La Turquie a de nouveau suscité l'attention de la Cour européenne des droits de l'homme (CEDH), qui a récemment condamné le pays pour avoir poursuivi et condamné de nombreuses personnes simplement en raison de leur utilisation de l'application de messagerie cryptée ByLock. Cette application, considérée par les autorités turques comme un outil de communication des membres du mouvement lors du coup d'État raté de 2016, est au cœur d'une controverse jugée par la CEDH comme une atteinte aux droits fondamentaux.
Dans plusieurs décisions rendues le 10 octobre 2023, la CEDH a statué sur les cas de 2.420 requérants, tous condamnés pour appartenance à une organisation terroriste liée au prédicateur Fetullah Gülen, opposant au régime d'Erdogan. Selon la CEDH, le système judiciaire turc a fait preuve d'une approche peu nuancée en considérant l'utilisation de ByLock comme un indice suffisant pour une condamnation.
Cette décision met en lumière les conséquences dramatiques de la répression qui a suivi le putsch manqué, entraînant des purges massives dans l'administration publique, l'armée et les médias, selon des rapports du Monde et de Human Rights Watch.
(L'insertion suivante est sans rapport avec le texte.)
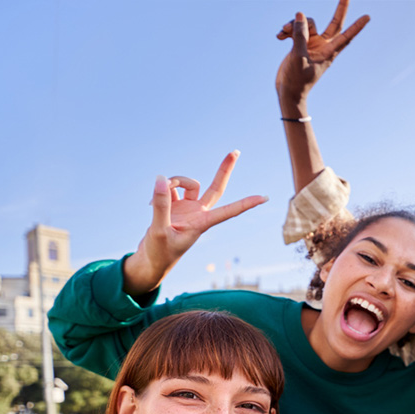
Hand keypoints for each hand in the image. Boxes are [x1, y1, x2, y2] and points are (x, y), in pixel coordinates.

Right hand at [123, 151, 267, 295]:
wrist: (151, 261)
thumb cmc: (159, 252)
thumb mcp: (159, 230)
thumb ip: (161, 205)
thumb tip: (162, 178)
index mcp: (202, 224)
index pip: (229, 211)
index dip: (246, 204)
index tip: (265, 197)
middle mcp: (198, 213)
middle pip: (216, 187)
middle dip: (224, 169)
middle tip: (235, 151)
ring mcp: (187, 209)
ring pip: (187, 183)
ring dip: (173, 182)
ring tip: (157, 196)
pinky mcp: (174, 207)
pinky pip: (170, 189)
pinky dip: (161, 191)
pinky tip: (149, 204)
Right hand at [275, 0, 369, 113]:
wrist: (288, 91)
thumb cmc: (297, 80)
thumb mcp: (298, 57)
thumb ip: (300, 35)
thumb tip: (300, 14)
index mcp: (328, 52)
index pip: (345, 36)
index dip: (356, 26)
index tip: (367, 17)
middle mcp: (322, 46)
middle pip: (334, 24)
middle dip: (340, 10)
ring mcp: (312, 44)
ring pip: (307, 24)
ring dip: (294, 24)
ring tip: (283, 32)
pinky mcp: (301, 44)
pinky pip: (296, 29)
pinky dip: (288, 30)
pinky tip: (279, 36)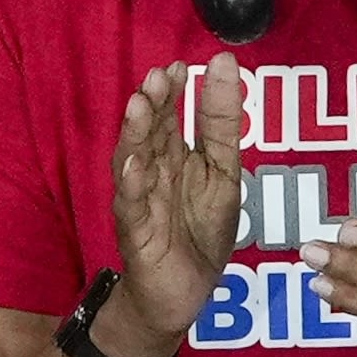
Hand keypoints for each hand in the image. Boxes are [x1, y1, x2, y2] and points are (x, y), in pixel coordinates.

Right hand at [107, 55, 246, 346]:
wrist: (181, 293)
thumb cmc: (199, 232)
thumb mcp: (223, 173)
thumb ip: (222, 123)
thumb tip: (225, 63)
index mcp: (174, 156)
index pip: (171, 115)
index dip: (174, 91)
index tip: (180, 65)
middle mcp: (152, 172)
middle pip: (150, 133)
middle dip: (152, 104)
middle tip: (158, 76)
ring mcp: (140, 200)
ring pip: (133, 162)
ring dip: (135, 135)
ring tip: (139, 107)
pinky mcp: (135, 232)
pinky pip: (131, 206)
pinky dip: (130, 185)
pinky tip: (133, 164)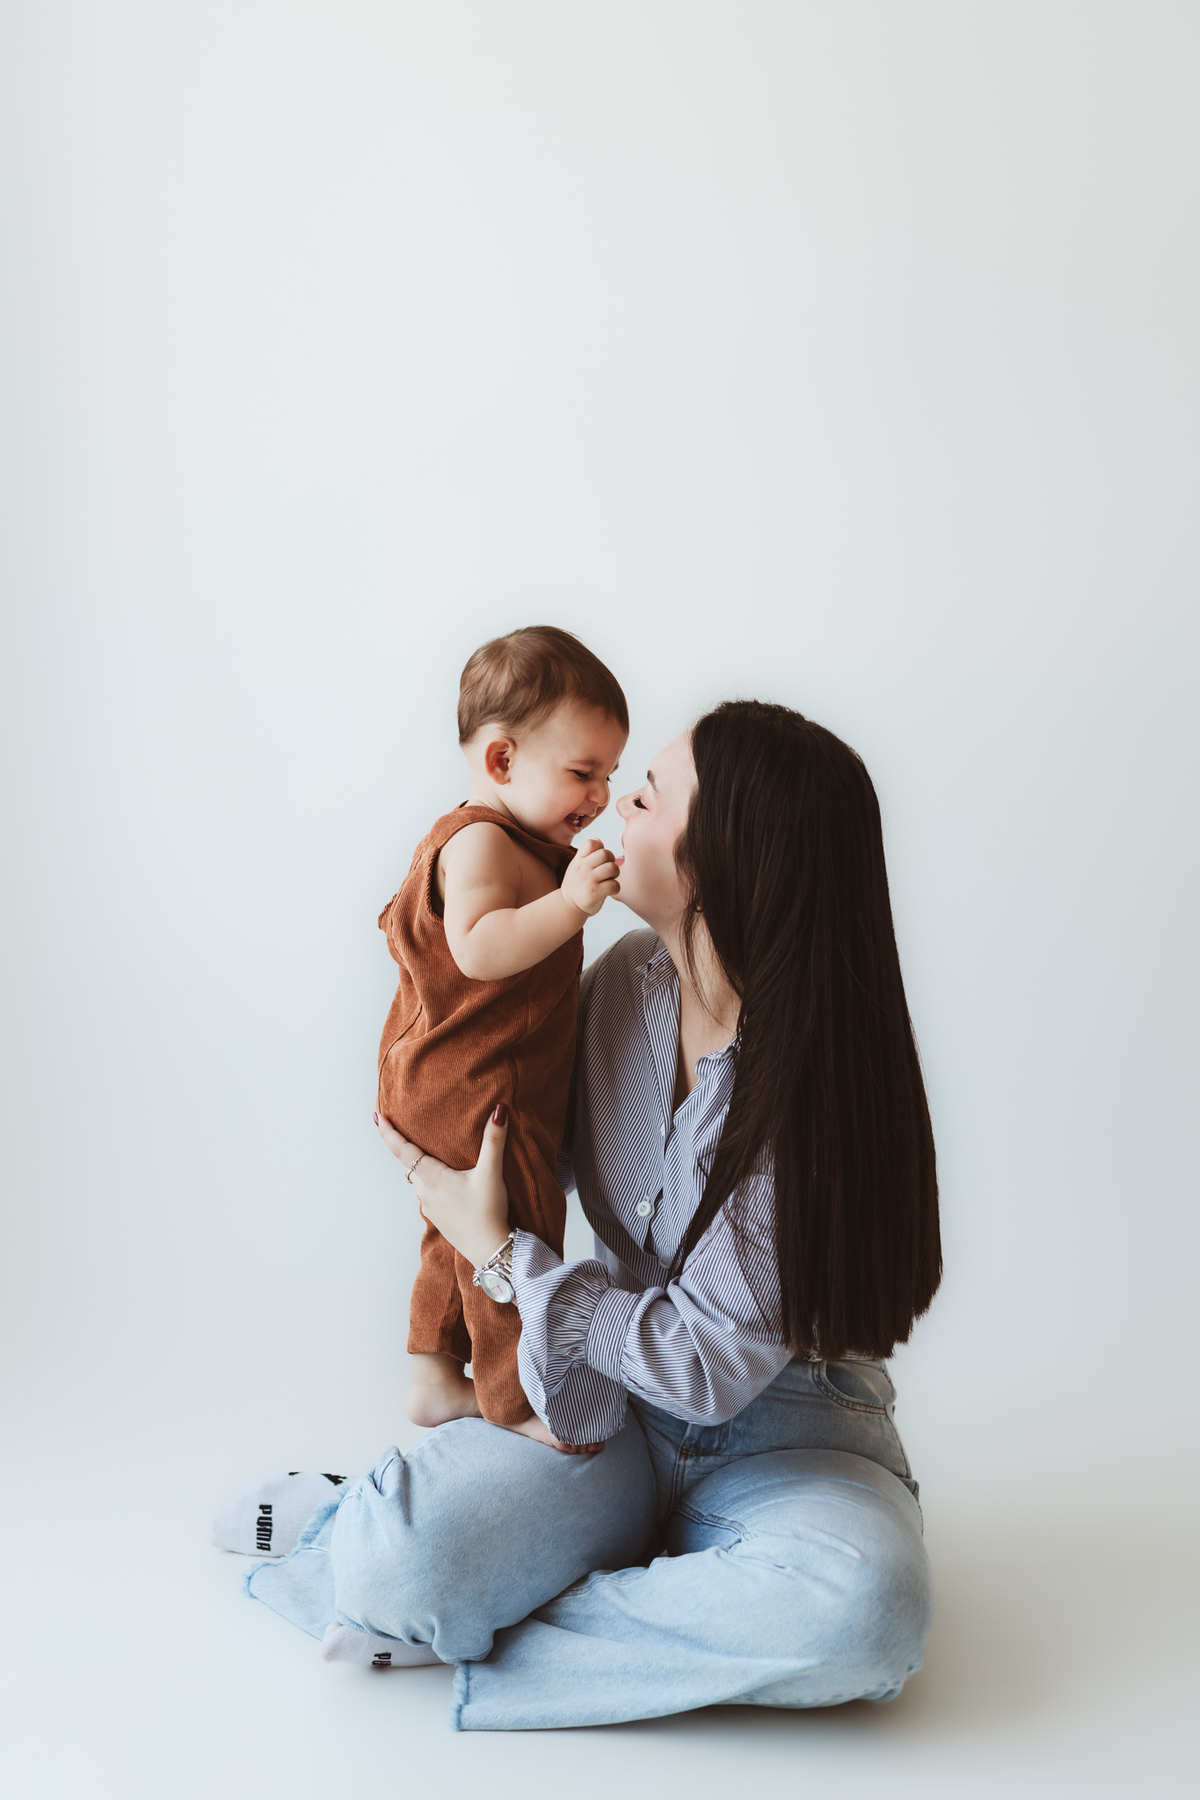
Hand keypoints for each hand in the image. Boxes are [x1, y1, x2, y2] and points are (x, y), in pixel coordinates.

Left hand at [375, 1104, 510, 1269]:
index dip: (388, 1133)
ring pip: (415, 1178)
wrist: (489, 1250)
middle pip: (405, 1163)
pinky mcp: (438, 1216)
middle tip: (389, 1125)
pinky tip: (438, 1177)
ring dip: (412, 1162)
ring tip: (416, 1148)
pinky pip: (425, 1191)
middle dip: (397, 1144)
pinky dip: (425, 1178)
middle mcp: (425, 1191)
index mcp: (432, 1177)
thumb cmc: (487, 1213)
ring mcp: (430, 1206)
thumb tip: (499, 1110)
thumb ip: (493, 1140)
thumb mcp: (491, 1173)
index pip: (403, 1150)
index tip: (376, 1117)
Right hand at [561, 838, 619, 918]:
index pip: (591, 843)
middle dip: (611, 861)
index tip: (600, 858)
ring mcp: (589, 880)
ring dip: (615, 874)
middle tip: (608, 870)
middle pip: (606, 854)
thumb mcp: (577, 866)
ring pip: (612, 868)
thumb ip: (587, 853)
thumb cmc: (576, 885)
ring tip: (609, 879)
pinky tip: (609, 890)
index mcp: (579, 860)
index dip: (601, 847)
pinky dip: (615, 888)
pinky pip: (614, 885)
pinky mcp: (595, 893)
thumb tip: (598, 840)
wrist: (568, 906)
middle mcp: (583, 868)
Les juges de Strasbourg ont affirmé que cette pratique engendrait des condamnations arbitraires, compromettant ainsi le droit à un procès équitable, protégé par l'article 6 de la Convention européenne des droits de l'homme.
La cour a noté que la politique de répression de la Turquie vis-à-vis des utilisateurs de ByLock constitue un "problème systémique" déjà soulevé dans des affaires antérieures. La situation a été qualifiée par plusieurs observateurs, dont des avocats spécialisés en droits humains, de toxicité croissante pour l'État de droit en Turquie. Le professeur en droit international de l'Université de Strasbourg, Jean-Claude Marchand, souligne que "la détention et la condamnation basées sur une simple hypothèse d'appartenance à un groupe sans preuves tangibles sont inquiétantes et nécessitent une reconsidération urgente".
Avec des milliers d'autres affaires similaires en attente, la CEDH continue de faire face à un défi majeur en matière de respect des droits humains en Turquie, un pays où la ligne entre sécurité nationale et droits individuels reste floue. Le dialogue entre Ankara et les instances européennes devient de plus en plus critique alors que les inquiétudes s'accumulent concernant les standards démocratiques.